Recessrally.com is not some organic outgrowth of American anger. This is how corporate America creates the illusion of a grassroots movement to support their own interests. This is what they do. They are professionals. This is an industry. To talk about these town hall events as some organic outpouring of average American folks who have concerns about healthcare is to be willfully blind to what is really going on which is, professional PR operatives generating exploitative manufactured strategically deployed outrage in order to line their own pockets.

These PR spinmeisters get paid a lot of money for doing it. The corporations they work for get to kill legislation that would hurt their profits. And the real people who they launch into these town hall settings after they’ve been told that healthcare reform is a secret Commie plot to kill old people and to mandate sex changes? Those real people get more and more and more and more angry and more and more and more alienated. And ultimately they get left like the rest of us with a healthcare system that is broken and doesn’t work in the interest of the American people and that does work in the interestes of the corporations who profit from the way the system is now.

This is professional, corporate-funded, Republican-staffed PR…and it should be reported as such.”

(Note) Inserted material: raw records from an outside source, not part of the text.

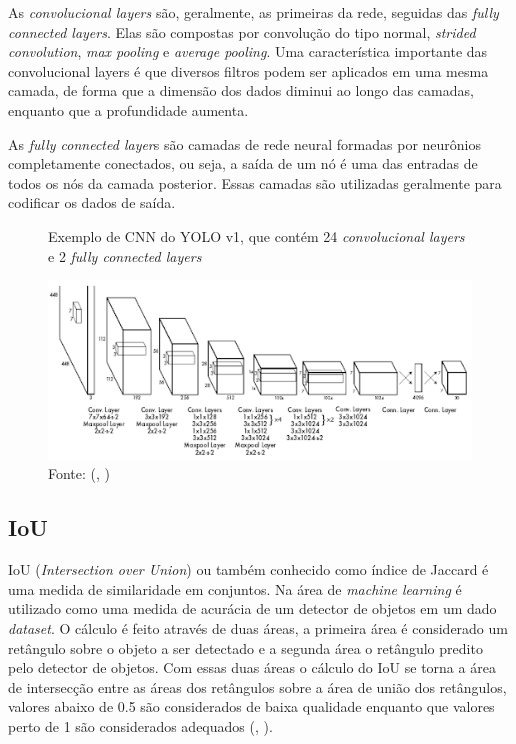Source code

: \documentclass[]{politex}
\begin{document}
As \textit{convolucional layers} são, geralmente, as primeiras da rede, seguidas das \textit{fully connected layers}. Elas são compostas por convolução do tipo normal, \textit{strided convolution}, \textit{max pooling} e \textit{average pooling}. Uma característica importante das convolucional layers é que diversos filtros podem ser aplicados em uma mesma camada, de forma que a dimensão dos dados diminui ao longo das camadas, enquanto que a profundidade aumenta.

As \textit{fully connected layer}s são camadas de rede neural formadas por neurônios completamente conectados, ou seja, a saída de um nó é uma das entradas de todos os nós da camada posterior. Essas camadas são utilizadas geralmente para codificar os dados de saída.

\begin{figure}[H]
    \centering
    \caption{Exemplo de CNN do YOLO v1, que contém 24 \textit{convolucional layers} e 2 \textit{fully connected layers}}
    \includegraphics[width=\textwidth]{arquitetura_yolo}
    \caption*{Fonte: (, \citeyear{yolov1})}
    \label{fig:arq_yolo}
\end{figure}

\subsection{IoU}
IoU (\textit{Intersection over Union}) ou também conhecido como índice de Jaccard é uma medida de similaridade em conjuntos. Na área de \textit{machine learning} é utilizado como uma medida de acurácia de um detector de objetos em um dado \textit{dataset}. O cálculo é feito através de duas áreas, a primeira área é considerado um retângulo sobre o objeto a ser detectado e a segunda área o retângulo predito pelo detector de objetos. Com essas duas áreas o cálculo do IoU se torna a área de intersecção entre as áreas dos retângulos sobre a área de união dos retângulos, valores abaixo de 0.5 são considerados de baixa qualidade enquanto que valores perto de 1 são considerados adequados (, \citeyear{iou}).
\end{document}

Would you like fries with that manipulation?

I just heard a story on NPR about a spontaneous protest twenty years ago by some older Americans trying to get their Congressman to listen to them. He wouldn’t give them any time so they waited outside his office and, trying to be heard, they yelled at him and followed him out to his car.

Now, Americans have an opportunity to be heard about about healthcare – you know, the real concerns most of us have about meaningful reform with a public option – and instead of allowing these concerns to be heard, they are being thwarted by other Americans who have been armed with lies and misinformation and who, because of their bad behavior, won’t allow a real healthcare discussion to take place.

What about the other Americans who are attending these town halls hoping to learn something or get a question answered? Is it a coincidence that along with their elected official, they aren’t being heard either? Uh, no. When recent polls show that over 70% of the American people want healthcare reform, not allowing them to be heard is part of the plan.